= WHAT YOU SHOULD DO =
Pick out each line in the records below that contains the string "skCircle", and copy those lines out.

= MATERIAL TO PROCESS =
=-=-=

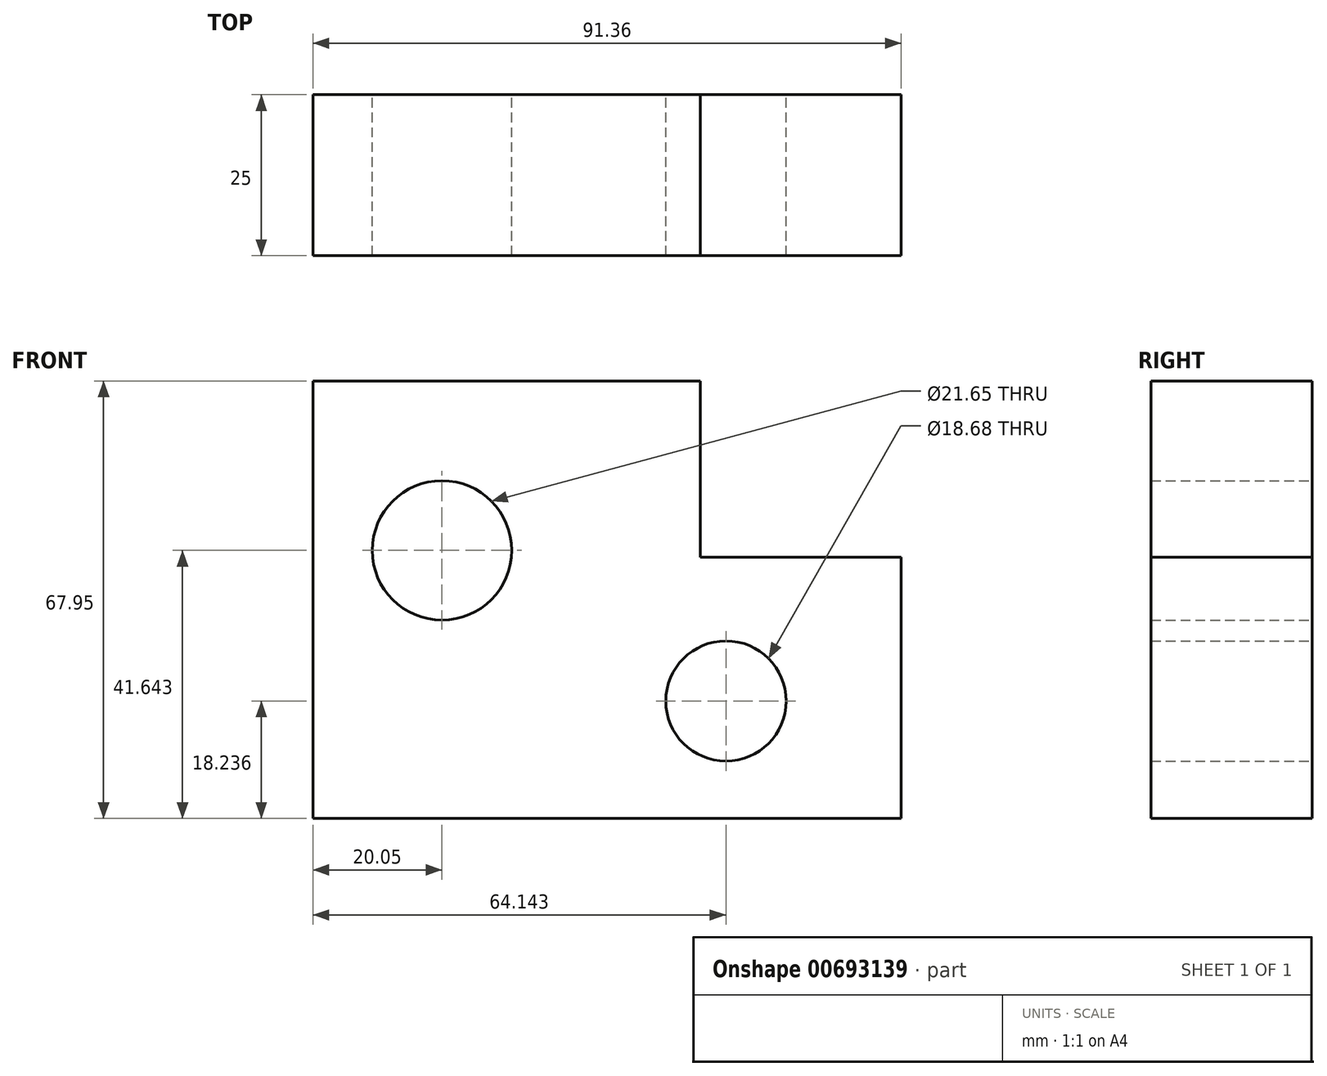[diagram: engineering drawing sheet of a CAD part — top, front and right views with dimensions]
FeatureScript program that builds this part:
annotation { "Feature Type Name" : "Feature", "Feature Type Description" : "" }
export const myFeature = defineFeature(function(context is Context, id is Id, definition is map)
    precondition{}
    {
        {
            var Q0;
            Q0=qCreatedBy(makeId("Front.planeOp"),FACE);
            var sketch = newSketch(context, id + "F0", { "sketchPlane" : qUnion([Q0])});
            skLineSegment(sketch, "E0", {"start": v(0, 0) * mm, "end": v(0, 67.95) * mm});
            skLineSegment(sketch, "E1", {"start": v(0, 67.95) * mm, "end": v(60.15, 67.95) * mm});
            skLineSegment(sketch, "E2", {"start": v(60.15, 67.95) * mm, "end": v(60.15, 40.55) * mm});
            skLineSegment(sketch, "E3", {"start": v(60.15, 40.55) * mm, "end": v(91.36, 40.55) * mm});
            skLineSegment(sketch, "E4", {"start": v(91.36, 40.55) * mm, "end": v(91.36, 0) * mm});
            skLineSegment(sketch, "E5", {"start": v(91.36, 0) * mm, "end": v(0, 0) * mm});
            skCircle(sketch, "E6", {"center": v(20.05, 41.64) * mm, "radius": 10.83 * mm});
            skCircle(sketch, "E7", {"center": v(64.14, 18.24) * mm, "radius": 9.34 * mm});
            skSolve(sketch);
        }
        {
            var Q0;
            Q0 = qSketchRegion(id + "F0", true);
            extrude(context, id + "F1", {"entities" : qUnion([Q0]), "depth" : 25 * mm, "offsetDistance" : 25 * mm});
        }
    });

=-=-=

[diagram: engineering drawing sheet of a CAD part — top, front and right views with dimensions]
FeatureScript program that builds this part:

=-=-=

= RIGHT ANSWER =
            skCircle(sketch, "E6", {"center": v(20.05, 41.64) * mm, "radius": 10.83 * mm});
            skCircle(sketch, "E7", {"center": v(64.14, 18.24) * mm, "radius": 9.34 * mm});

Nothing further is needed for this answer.